— YOUR TASK —
Count each line below that has "Lines" anywhere in it. Answer with the total alone.

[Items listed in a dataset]
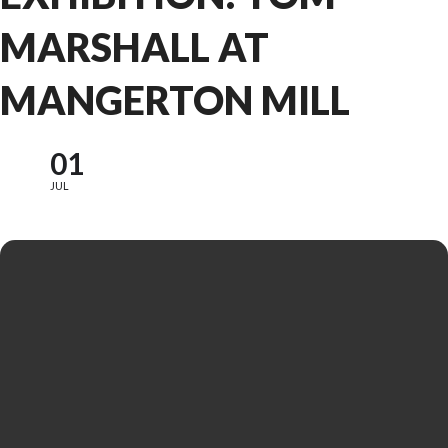
MARSHALL AT
MANGERTON MILL
01
JUL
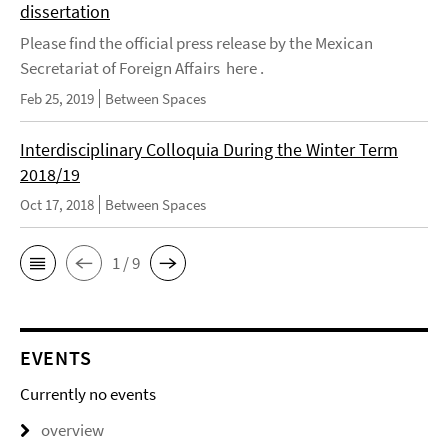
dissertation
Please find the official press release by the Mexican
Secretariat of Foreign Affairs here .
Feb 25, 2019
Between Spaces
Interdisciplinary Colloquia During the Winter Term
2018/19
Oct 17, 2018
Between Spaces
1 / 9
EVENTS
Currently no events
overview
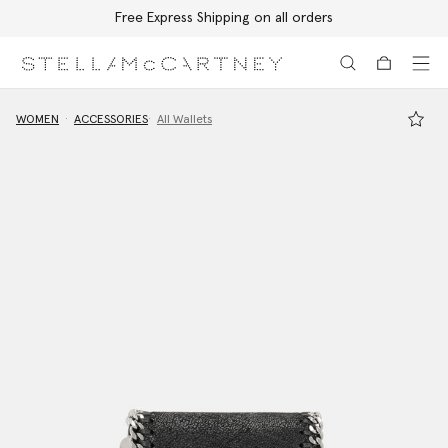
Free Express Shipping on all orders
Skip to main content
Skip to footer content
WOMEN
ACCESSORIES
All Wallets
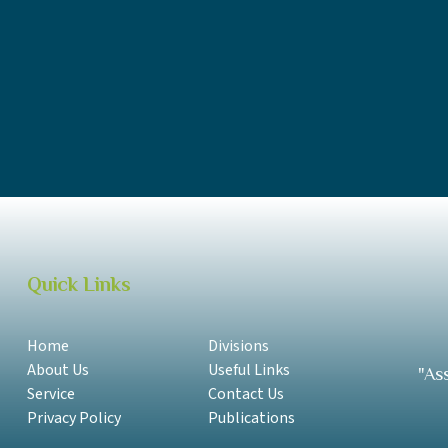
ACC Annual Report 2017-2018 Samoan
ACC Annual Report 2017-2018 English
ACC Annual Report 2016-2017 Samoan
ACC Annual Report 2016-2017 English
Quick Links
Home
Divisions
About Us
Useful Links
"As
Service
Contact Us
Privacy Policy
Publications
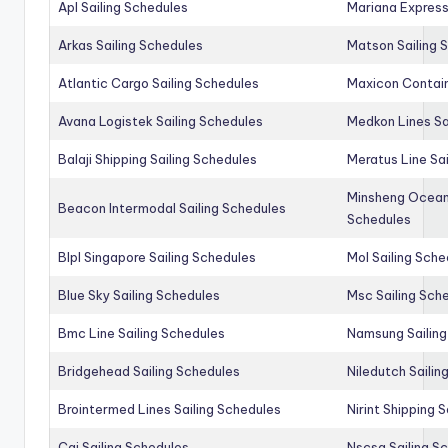
Apl Sailing Schedules
Mariana Express
Arkas Sailing Schedules
Matson Sailing 
Atlantic Cargo Sailing Schedules
Maxicon Contain
Avana Logistek Sailing Schedules
Medkon Lines Sa
Balaji Shipping Sailing Schedules
Meratus Line Sa
Minsheng Ocean 
Beacon Intermodal Sailing Schedules
Schedules
Blpl Singapore Sailing Schedules
Mol Sailing Sche
Blue Sky Sailing Schedules
Msc Sailing Sch
Bmc Line Sailing Schedules
Namsung Sailing
Bridgehead Sailing Schedules
Niledutch Sailin
Brointermed Lines Sailing Schedules
Nirint Shipping 
Cai Sailing Schedules
Nscsa Sailing S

— ANSWER TO THIS EXERCISE —
2